La Constitution française n’est plus qu’un bout de papier
Il est des livres qui valent plus que d’autres dans une bibliothèque. Anciens, fragiles, rares ou riches de par leur contenu, on les manipule toujours avec délicatesse, de peur de les marquer à tout jamais. La Constitution en fait partie. C’est un « texte fondamental » dont l’histoire remonte à la Révolution française.
La Constitution française a une valeur "supérieure", au même titre que la Déclaration des droits de l’homme.
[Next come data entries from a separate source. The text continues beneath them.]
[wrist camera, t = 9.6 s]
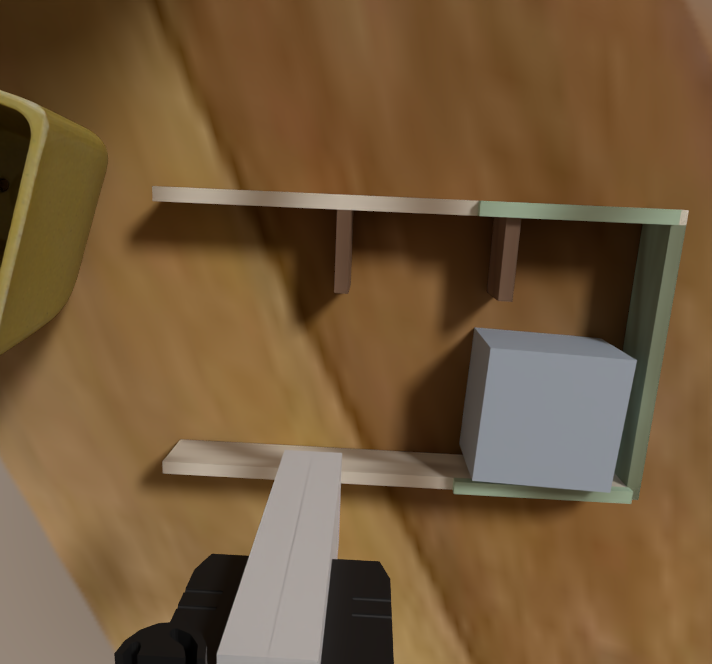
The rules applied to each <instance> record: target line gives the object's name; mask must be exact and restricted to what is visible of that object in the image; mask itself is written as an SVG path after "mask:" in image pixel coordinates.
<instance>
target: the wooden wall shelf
mask: <svg viewBox="0 0 712 664" xmlns="http://www.w3.org/2000/svg"><path fill="white" fill-rule="evenodd" d="M152 193H153V201H164V202H186V203H207V204H229V205H251V206H273V207H295V208H317V209H337V227H336V255H335V283H334V293H345V294H348V292H349V289H350V285H351V262H352V238H353V214H354V210H361V211H383V212H405V213H427V214H449V215H470V216H489V217H494V223H493V233H492V243H491V254H490V264H489V274H488V284H487V292H488V293H489V294H490V295H491V296H493V297H494V298H495V299H496V300H498V301H509V302H512V300H513V291H514V282H515V273H516V264H517V254H518V245H519V236H520V227H521V218H533V219H555V220H576V221H598V222H620V223H642V224H643V225H642V231H641V237H640V244H639V250H638V256H637V263H636V269H635V275H634V282H633V288H632V295H631V301H630V307H629V314H628V320H627V326H626V333H625V339H624V346H623V352H624V353H626V354H627V355H629V356H631V357H632V358H634V359H636V360H637V363H636V368H635V373H634V378H633V383H632V388H631V393H630V398H629V403H628V407H627V412H626V417H625V422H624V427H623V432H622V437H621V442H620V447H619V452H618V457H617V462H616V467H615V472H614V476H613V481H612V486H611V491H610V493H606V492H595V491H583V490H572V489H561V488H549V487H538V486H526V485H515V484H504V483H492V482H481V481H472V479H471V476H470V473H469V470H468V467H467V465H466V462H465V459H464V456H463V455H458V454H439V453H421V452H403V451H384V450H366V449H347V448H329V447H310V446H292V445H274V444H255V443H237V442H218V441H200V440H181V439H180V441H179V442H178V443H177V444H176V446H175V447H174V448H173V449H172V450H171V452H170V453H169V454H168V455H167V457H166V458H165V459H164V460H163V462H162V463H163V473H164V474H182V475H200V476H218V477H236V478H254V479H272V480H275V477H276V474H277V471H278V468H279V465H280V462H281V459H282V456H283V453H284V450H297V451H316V452H334V453H342V470H341V483H344V484H362V485H380V486H398V487H416V488H434V489H452V490H453V493H454V494H464V495H482V496H500V497H518V498H536V499H554V500H572V501H590V502H608V503H626V504H631V501H632V500H638V498H639V492H640V487H641V481H642V475H643V469H644V464H645V458H646V452H647V447H648V441H649V435H650V429H651V424H652V418H653V412H654V406H655V401H656V395H657V389H658V383H659V378H660V372H661V366H662V361H663V355H664V349H665V343H666V338H667V332H668V326H669V320H670V315H671V309H672V303H673V297H674V292H675V286H676V280H677V274H678V269H679V263H680V257H681V252H682V246H683V240H684V234H685V229H686V223H687V217H688V211H689V210H672V209H650V208H628V207H606V206H583V205H561V204H539V203H517V202H495V201H470V200H448V199H426V198H404V197H382V196H360V195H337V194H315V193H293V192H271V191H249V190H226V189H204V188H182V187H160V186H152Z"/></svg>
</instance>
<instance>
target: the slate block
mask: <svg viewBox="0 0 712 664" xmlns="http://www.w3.org/2000/svg"><path fill="white" fill-rule="evenodd" d="M636 363H637V360H636V359H634V358H632V357H631V356H629V355H627V354H626V353H624V352H622V351H621V350H619V349H617V348H616V347H614V346H612V345H611V344H609V343H608V342H606V341H604V340H603V339H601V338H592V337H580V336H569V335H557V334H545V333H533V332H521V331H510V330H498V329H486V328H474V335H473V343H472V350H471V358H470V366H469V373H468V381H467V388H466V396H465V404H464V411H463V419H462V426H461V434H460V442H459V445H460V448H461V450H462V453H463V456H464V459H465V462H466V465H467V467H468V470H469V473H470V476H471V479H472V481H481V482H492V483H504V484H515V485H526V486H538V487H549V488H561V489H572V490H583V491H595V492H606V493H610V491H611V486H612V481H613V476H614V472H615V467H616V462H617V457H618V452H619V447H620V442H621V437H622V432H623V427H624V422H625V417H626V412H627V407H628V403H629V398H630V393H631V388H632V383H633V378H634V373H635V368H636Z"/></svg>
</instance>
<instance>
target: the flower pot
mask: <svg viewBox="0 0 712 664" xmlns="http://www.w3.org/2000/svg"><path fill="white" fill-rule="evenodd" d="M107 164H108V153H107V150H106V147H105V145H104V144H103V142H102V141H101V140H100V138H99V137H98V136H97V135H95V134H94V133H93V132H91V131H90V130H88V129H86V128H85V127H83V126H81V125H79V124H77V123H75V122H73V121H71V120H68V119H66V118H64V117H62V116H60V115H58V114H56V113H54V112H52V111H50V110H48V109H46V108H44V107H42V106H40V105H38V104H36V103H34V102H32V101H29V100H27V99H24V98H21V97H19V96H16V95H13V94H10V93H7V92H4V91H2V90H0V179H3V178H4V179H6V180H7V181H8V183H9V188H8V190H7V191H2V190H0V355H2V354H3V353H4V352H6V351H8V350H9V349H11V348H12V347H14V346H15V345H16V344H18V343H19V342H21V341H22V340H24V339H26V338H27V337H29V336H30V335H31V334H33V333H34V332H36V331H37V330H38V329H40V328H41V327H43V326H44V325H45V324H47V323H48V322H49V321H51V320H52V319H53V318H54V317H55V316H56V315H57V314H58V313H59V312H60V311H61V310H62V308H63V307H64V305H65V304H66V302H67V301H68V299H69V297H70V295H71V293H72V291H73V288H74V285H75V283H76V280H77V277H78V273H79V269H80V265H81V262H82V258H83V254H84V250H85V246H86V243H87V239H88V235H89V232H90V228H91V224H92V220H93V217H94V213H95V209H96V206H97V202H98V198H99V195H100V191H101V188H102V184H103V180H104V177H105V173H106V169H107Z"/></svg>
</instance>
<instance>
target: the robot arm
mask: <svg viewBox="0 0 712 664" xmlns="http://www.w3.org/2000/svg"><path fill="white" fill-rule="evenodd" d="M341 470H342V453H334V452H316V451H297V450H284V453H283V456H282V459H281V462H280V465H279V468H278V471H277V474H276V477H275V480H274V483H273V486H272V489H271V492H270V495H269V498H268V501H267V504H266V507H265V510H264V513H263V516H262V519H261V522H260V525H259V528H258V531H257V534H256V537H255V540H254V543H253V546H252V549H251V552H250V555H249V556H242V555H225V554H211V555H210V556H209V557H208V558H207V559H206V560H204V561H203V562H202V563H201V564H200V565H199V566H198V567H197V568H196V569H195V570H194V572H193V574H192V576H191V578H190V580H189V582H188V585H187V587H186V590H185V593H183V595H182V598H181V600H180V602H179V604H178V609H176V611H175V613H174V615H173V617H172V619H171V621H170V622H168V623H158V624H155V625H152V626H149V627H147V628H144V629H141V630H139V631H138V632H136V633H135V634H134V635H132V636H131V637H129V638H128V639H126V640H125V641H124V642H123V644H122V645H121V646H120V647H119V649H118V650H117V651H116V652H115V664H394V658H393V634H392V611H391V587H390V578H389V576H388V575H387V573H386V571H385V570H384V568H383V566H382V565H381V563H380V562H379V561H361V560H343V559H337V555H338V544H339V519H340V495H341Z"/></svg>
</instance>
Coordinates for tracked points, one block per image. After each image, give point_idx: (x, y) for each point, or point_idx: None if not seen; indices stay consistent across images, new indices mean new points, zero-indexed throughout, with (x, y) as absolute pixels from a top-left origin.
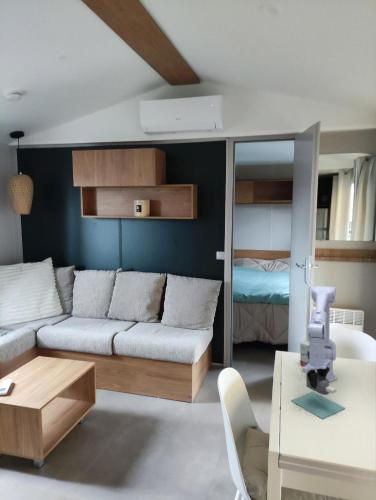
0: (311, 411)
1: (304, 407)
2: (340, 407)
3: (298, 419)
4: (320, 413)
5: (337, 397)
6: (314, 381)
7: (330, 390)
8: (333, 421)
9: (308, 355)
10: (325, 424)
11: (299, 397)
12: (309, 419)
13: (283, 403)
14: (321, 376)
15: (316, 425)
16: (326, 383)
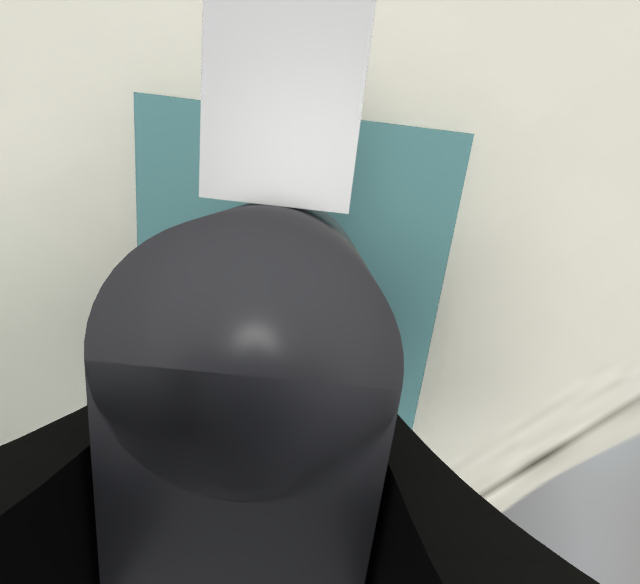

Il s’agit d’un "texte fondamental", fondant et organisant la République. Le Conseil constitutionnel en est son protecteur. Le président de la République en est théoriquement le gardien. Pourtant, les déclarations récentes à son sujet sèment le trouble.
En 2004, Dominique Perben lançait la fronde. Après avoir proposé une loi "rétroactive" sur les récidivistes, dans l’émotion d’une actualité cruelle, il déclarait ouvertement, en substance : le Conseil constitutionnel ne sera saisi que si quelqu’un ose le saisir. Qu’il le fasse ! Étant sous-entendu que celui qui le fera se mettra du côté des délinquants... Scandale. Il fera marche arrière. Mais le principe même de la Constitution est bafoué : la Constitution devient un obstacle potentiel, et non plus une référence absolue.
Affaire suivante. En 2007, après son élection, Nicolas Sarkozy propose une loi rétroactive et inégalitaire sur l’accès à la propriété des primo-acquérants. Retoquée par le Conseil constitutionnel. Commentaire du président : Moi, j’ai voulu le faire, le Conseil constitutionnel l’a rejeté. Adressez-vous à lui, il a pris ses responsabilités. Dont acte, la faute au Conseil constitutionnel, qui empêche la réalisation des promesses électorales. Les promesses ne s’alignent plus sur la Constitution, mais la Constitution devrait s’aligner sur les promesses.
Dernier affront, le 22 février, Nicolas Sarkozy a demandé au premier président de la Cour de cassation "de faire toutes les propositions" pour permettre "une application immédiate" de la loi qui crée des centres d’enfermement à vie pour les criminels dangereux, après la censure partielle du Conseil constitutionnel. Tollé chez les syndicats de magistrats. La Constitution interdit l’application d’une loi ? Qu’à cela ne tienne, il faut trouver un moyen de la contourner. Le principe même de la Constitution est remis en cause, qui précise, à l’article 62 : "Les décisions du Conseil constitutionnel ne sont susceptibles d’aucun recours". Tant pis pour la Constitution.
La Constitution n’est plus un phare, c’est une bougie chancelante qu’on tente d’étouffer. Ce n’est plus un "texte fondamental", c’est un obstacle qu’il faut contourner à tout prix. Le mot "constitutionnaliste" va bientôt devenir, dans la bouche de Sarkozy, une insulte du même niveau que "droit-de-l’hommiste". Le président de la République française est le gardien de la Constitution, mais il pense en être le propriétaire...
Les mots ont un sens... disait-il récemment.